First Foray Into Investing – low cost index funds 4

As a newbie to the world of investing, it is hard to know where to start. There is so much jargon and you are left with much more questions than answers. Should I stick to Passive Investing or Active investing? If I chose active investing, what strategy should I use? What is the best online platform to open a stocks and shares ISA with? So many questions.

(Note: that all this happened before I penned my first post setting out my goals to achieve financial freedom).

As this was my first foray into investing, I did not want to go straight in by purchasing individual stocks. I needed a helping hand so to speak. So I decided to look at the debate on low cost index investing vs actively managed mutual funds. My researched showed that bar for a few funds and managers ( see my next post), low cost index investing always outperformed active funds. The main reason for this is fees.

Many actively managed funds are closet trackers, which means they mimic an index fund but charge you for the privilege of doing so. So the difference in returns for you and me as investors is that element of actively managed fees. Performance Fees charged by active fund managers absolutely destroy your returns over time so it was easy for me to make the decision to invest in low cost index funds to begin with.

The next step was to look for a low cost online platform as I wanted to keep fees to an absolute minimum. I came across a newish platform called Nutmeg and it was so easy to navigate, low cost and perfect for a millennial like myself. I won’t bore you with the details here but I wrote an article on Nutmeg which you can find here.

Nutmeg portfolio choices

Robo-advisors like Nutmeg give you a choice of 10 portfolios to chose from, with portfolio one being very conservative (invested mainly in bonds) and portfolio 10 being aggressive (invested in index funds across the world).

I opened an account with Nutmeg and invested £5,700 with them in October 2014. This was during the October market dip so it was perfect timing for me. Many say you can’t actually time the market but I just did, Ha! (even though I did this by accident).

Once the people at Nutmeg had allocated my money for me and the fund went live, I acted like any new investor would, checking my performance every 5 minutes. Thankfully, Nutmeg only updates your portfolio once a day so this helped me as I only checked my account once a day. Still way too much I know!

But checking my account often actually taught me a great lesson; the more you pay attention to the daily performance of your portfolio, the more nervous you become.

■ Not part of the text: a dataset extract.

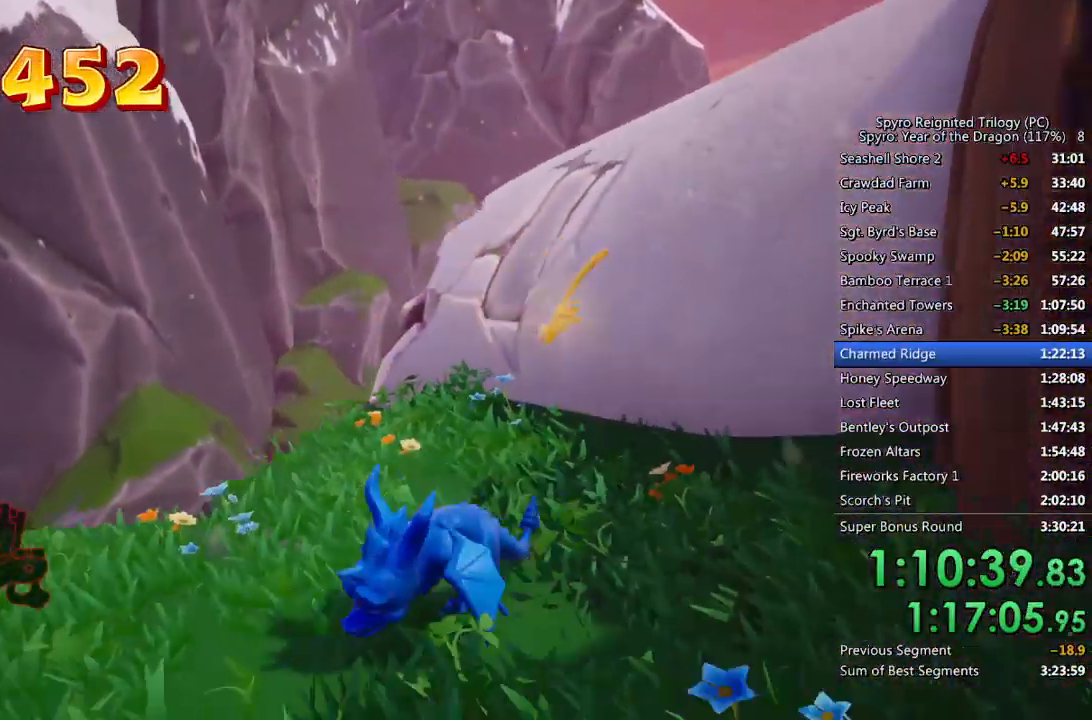
{"buttons": [], "left_stick": "center", "right_stick": "center", "events": [[200, "left_stick", "up-right"], [267, "right_stick", "right"], [367, "right_stick", "center"], [500, "left_stick", "center"]]}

I always thought that I had a great temperament. My friends and work mates always say that I do not get flustered and I am always cool under pressure. But I can tell you one thing, when your hard earned money is on the table, it can be really nerve wrecking seeing your portfolio up one day by 1% and down the next by 2%.

I remember vividly the time around November and December last year where the markets kept dropping for a number of days. Because I checked my portfolio everyday, I kept seeing my performance in the red and thought this whole investing thing was a mistake and I should take my money out now. But thankfully I did not, and the Santa rally came and took my portfolio to new heights. At that point I made a promise to myself that I would only check my portfolio twice a month. At first it was hard but as time came to pass, it became easier. I now only check it once a month and I can tell you that it is much better for my heart! So the lesson learnt here is to not stay glued to your portfolio performance. Instead, only check your performance every month or so and it will certainly be good for you.

When I look back at this investment with Nutmeg, it will certainly be a one off occurrence. The problem I find with investing in index funds is that you are buying the whole index, you are buying stocks in all the companies listed in that index, whether they are overvalued or not. Buying overvalued stocks does not make sense to me. Thus, my focus as per my goals will be to buy individual stocks that pay dividends.

Power of Compounding in real life

But this Nutmeg investment is not a a waste. Far from it. I am going to treat this like a buy and forget investment. I am going to let the power of compounding work its magic.
Let’s say my investment of £5700 in this platform grows at 7% a year after all fees have been taken into account, two years after my investment when I am 25 years old I will have £6 525, when I am 30 years old I will have £9 152, when I am 40 it will be £18 005, when I’m 50 it will be £35 419 and when I hit 65 when most people retire my money will have grown to £97 722.

All this without adding an additional penny. I don’t want to get ahead of myself but the power of compounding is absolutely beautiful.

The Key to Start investing

Remember that the key to getting started is just that, getting started. If you don’t have much funds, that’s ok. Brokerage fees are cheap these days and you can start with as little as a few hundred pounds without worrying about commissions eating too much into your returns. Start by looking for a good online broker, for new investors I would recommend Hargreaves Lansdown. And then just do it. get your feet wet. Buy that first index fund, mutual fund or stock.  Hopefully my journey will make this process easier for you as it will show you how I went from investing in low cost index funds, to mutual funds to individual stocks.